I imagine that would prevent convenient dispatch

view this post on Zulip DrChainsaw (Jul 08 2022 at 17:42):

I imagine that would prevent convenient dispatch

This is indeed the main reason why I didn't go for them. I was also abit worried by exploding compile times (I have seen structs which cover a few pages when fully unrolled) but TBH I don't know if structs really have an advantage over tuples w.r.t this. I think the generation code I have can be easily converted to making a named tuple so I should perhaps just give it a shot. That will have to be an exercise for monday though...

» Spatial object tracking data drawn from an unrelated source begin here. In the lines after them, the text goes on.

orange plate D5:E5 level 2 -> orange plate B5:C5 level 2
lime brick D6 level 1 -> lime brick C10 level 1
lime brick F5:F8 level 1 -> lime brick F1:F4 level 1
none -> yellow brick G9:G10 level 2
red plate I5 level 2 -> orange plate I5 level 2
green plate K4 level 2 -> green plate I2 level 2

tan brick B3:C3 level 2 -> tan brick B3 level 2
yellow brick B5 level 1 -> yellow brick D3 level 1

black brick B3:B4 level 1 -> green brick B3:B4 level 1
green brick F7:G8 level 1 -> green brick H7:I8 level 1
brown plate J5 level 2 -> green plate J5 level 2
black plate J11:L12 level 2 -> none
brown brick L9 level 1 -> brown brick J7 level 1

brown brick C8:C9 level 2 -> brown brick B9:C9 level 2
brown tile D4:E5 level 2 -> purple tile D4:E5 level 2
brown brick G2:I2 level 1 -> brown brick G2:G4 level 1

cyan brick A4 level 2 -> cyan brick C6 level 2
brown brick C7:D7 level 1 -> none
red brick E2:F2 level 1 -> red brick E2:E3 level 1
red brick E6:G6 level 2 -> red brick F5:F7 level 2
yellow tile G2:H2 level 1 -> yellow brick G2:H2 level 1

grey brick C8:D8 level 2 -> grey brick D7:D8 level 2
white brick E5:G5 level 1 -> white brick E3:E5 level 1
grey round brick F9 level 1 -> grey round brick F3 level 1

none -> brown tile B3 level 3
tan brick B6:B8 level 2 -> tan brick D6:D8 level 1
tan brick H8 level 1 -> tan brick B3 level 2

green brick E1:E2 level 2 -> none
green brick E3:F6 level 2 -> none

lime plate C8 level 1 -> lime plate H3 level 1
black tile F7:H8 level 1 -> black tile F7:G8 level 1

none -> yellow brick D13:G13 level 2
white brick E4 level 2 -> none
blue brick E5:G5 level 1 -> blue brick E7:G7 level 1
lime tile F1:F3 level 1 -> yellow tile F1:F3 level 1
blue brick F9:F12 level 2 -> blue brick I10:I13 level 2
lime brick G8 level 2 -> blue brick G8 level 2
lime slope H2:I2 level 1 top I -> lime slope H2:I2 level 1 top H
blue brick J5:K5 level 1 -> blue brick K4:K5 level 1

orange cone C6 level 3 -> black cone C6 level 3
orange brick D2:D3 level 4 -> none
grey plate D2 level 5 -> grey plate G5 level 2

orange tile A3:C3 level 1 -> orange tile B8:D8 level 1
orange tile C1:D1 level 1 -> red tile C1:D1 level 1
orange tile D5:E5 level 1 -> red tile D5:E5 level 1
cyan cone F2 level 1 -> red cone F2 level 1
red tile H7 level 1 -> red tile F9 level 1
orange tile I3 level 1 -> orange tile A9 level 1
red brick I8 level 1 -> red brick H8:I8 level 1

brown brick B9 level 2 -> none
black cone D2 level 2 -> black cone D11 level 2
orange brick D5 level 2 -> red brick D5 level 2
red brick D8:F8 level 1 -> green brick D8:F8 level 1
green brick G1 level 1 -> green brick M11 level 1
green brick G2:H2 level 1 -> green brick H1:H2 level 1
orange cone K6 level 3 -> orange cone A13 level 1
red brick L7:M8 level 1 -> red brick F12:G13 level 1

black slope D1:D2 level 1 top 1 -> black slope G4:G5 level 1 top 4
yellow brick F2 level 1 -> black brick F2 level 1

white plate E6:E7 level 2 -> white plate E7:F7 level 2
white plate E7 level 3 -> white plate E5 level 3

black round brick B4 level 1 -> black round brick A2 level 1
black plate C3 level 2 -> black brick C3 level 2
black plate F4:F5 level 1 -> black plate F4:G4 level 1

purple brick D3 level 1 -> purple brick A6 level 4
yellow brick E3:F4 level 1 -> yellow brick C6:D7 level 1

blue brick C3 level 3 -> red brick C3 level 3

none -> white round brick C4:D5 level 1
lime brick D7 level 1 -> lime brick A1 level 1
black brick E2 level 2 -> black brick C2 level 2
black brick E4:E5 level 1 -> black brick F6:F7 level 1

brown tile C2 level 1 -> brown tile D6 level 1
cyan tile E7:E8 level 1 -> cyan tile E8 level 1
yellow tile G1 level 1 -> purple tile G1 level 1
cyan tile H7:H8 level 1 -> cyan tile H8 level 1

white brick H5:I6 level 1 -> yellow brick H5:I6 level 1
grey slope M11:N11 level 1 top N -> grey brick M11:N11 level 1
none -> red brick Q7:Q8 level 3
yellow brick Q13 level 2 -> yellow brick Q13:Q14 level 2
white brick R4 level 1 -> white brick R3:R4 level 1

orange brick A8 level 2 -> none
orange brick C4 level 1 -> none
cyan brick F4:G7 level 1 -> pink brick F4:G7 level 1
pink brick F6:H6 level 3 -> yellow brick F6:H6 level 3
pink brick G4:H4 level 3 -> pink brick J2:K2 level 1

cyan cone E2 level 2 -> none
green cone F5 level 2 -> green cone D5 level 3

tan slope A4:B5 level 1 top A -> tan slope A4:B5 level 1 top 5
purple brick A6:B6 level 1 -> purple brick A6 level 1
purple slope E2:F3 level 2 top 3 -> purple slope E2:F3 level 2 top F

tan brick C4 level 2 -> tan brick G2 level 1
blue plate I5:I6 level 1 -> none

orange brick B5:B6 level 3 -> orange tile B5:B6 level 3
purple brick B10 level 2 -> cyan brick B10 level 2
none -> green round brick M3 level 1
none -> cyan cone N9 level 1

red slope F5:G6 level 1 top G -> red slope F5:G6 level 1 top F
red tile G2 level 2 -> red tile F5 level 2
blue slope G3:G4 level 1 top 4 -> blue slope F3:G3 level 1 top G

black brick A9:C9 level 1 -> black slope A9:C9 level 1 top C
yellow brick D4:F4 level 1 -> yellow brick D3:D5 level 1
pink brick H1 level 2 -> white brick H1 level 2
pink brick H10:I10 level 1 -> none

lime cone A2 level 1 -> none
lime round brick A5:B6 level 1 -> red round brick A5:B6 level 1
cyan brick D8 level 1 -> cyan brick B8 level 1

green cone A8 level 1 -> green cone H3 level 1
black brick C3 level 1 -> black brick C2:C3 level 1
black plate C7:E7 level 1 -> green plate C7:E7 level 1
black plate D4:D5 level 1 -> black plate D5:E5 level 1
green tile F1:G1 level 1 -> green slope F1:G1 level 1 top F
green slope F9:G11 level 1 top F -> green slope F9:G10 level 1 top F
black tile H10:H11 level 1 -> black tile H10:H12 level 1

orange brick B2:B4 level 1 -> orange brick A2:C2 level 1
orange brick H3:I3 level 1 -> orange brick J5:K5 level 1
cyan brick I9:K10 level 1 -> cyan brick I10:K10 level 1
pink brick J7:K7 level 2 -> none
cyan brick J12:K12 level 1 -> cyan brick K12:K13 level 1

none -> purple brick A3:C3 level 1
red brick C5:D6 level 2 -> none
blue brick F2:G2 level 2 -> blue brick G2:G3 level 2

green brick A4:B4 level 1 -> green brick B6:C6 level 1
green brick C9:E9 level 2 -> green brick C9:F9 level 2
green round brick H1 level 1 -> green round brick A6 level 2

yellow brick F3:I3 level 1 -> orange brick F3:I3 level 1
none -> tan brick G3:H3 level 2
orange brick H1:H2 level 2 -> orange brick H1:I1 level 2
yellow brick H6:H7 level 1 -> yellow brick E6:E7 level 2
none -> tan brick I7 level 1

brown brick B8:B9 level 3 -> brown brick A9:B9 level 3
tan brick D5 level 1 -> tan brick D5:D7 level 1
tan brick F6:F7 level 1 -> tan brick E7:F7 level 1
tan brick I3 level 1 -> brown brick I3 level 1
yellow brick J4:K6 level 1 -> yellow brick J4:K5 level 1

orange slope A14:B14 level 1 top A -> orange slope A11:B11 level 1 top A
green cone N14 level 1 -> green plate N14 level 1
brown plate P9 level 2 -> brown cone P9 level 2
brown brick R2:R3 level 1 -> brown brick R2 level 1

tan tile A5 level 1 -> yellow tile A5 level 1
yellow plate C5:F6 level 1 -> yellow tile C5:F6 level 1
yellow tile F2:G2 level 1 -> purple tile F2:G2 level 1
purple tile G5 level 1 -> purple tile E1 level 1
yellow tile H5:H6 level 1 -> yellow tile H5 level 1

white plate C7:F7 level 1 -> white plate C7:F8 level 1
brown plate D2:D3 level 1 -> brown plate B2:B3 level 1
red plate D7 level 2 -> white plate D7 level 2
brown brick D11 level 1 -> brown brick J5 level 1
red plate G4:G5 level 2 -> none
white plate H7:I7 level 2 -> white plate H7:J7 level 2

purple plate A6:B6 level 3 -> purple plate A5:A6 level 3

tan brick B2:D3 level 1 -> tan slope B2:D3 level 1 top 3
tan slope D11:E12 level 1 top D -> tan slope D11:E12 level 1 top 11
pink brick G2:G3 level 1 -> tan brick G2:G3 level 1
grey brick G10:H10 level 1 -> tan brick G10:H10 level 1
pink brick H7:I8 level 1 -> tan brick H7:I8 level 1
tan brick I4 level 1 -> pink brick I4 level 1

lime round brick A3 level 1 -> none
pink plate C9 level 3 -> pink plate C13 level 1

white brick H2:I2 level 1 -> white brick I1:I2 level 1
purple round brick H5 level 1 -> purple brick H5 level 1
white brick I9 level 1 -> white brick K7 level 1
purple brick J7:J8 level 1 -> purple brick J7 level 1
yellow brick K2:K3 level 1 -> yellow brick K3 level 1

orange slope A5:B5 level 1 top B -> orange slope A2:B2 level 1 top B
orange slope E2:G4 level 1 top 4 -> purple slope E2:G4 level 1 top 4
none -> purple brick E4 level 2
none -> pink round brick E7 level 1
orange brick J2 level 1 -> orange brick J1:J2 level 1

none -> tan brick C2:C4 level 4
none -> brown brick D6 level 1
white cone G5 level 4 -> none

view this post on Zulip Sukera (Jul 08 2022 at 17:43):

at some point, large structs do perform better than the equivalent tuple would, I think

view this post on Zulip DrChainsaw (Jul 11 2022 at 09:41):

Fwiw, I ended up doing this for now:

    currentworld = ccall(:jl_get_tls_world_age, UInt, ())
    all(methods(f)) do fmethod
        fmethod.primary_world <= currentworld
    end

Context: Firstly, this was never about trying to cheat the world age boundary. Its just providing convenience to end users so I don't need to educate them about world ages. Previously the cost of this was perpetual slow speed, and now it is me having to maintain things like the above shenanigans which seems like a good tradeoff for the speed improvement I got.

The above code is only called for functions wrapped in another callable struct. Due to the nature of the problem, I maintain a cache of metadata to struct constructors so as soon as the expression above returns true, the constructors in the cache are unwrapped. If the check fails, it does Base.invokelatest.

There is also a way to call the constructors in the wrapped struct so that the above check is bypassed. Some mock examples:

julia> result = read_horrible_struct_format_file("some.file") # this generates struct definitions

julia>  plot(get(result.someData)) # Will do the above world age check, and unwrap all constructors in the cache

julia> plot(get(result.someOtherData)) # No checks performed, call constructor directly

julia> function readandplot(file)
             result = read_horrible_struct_format_file(file)
             plot(get(result.someData)) # Warns the user about slow speed, including some tips for mitigation, then does Base.invokelatest
             plot(get(NoWorldCheck(), result.someData)) # Just calls Base.invokelatest
       end

The package which does this is pretty much a "leaf" package meant for interactive analysis, so the first example above is how almost all users use it.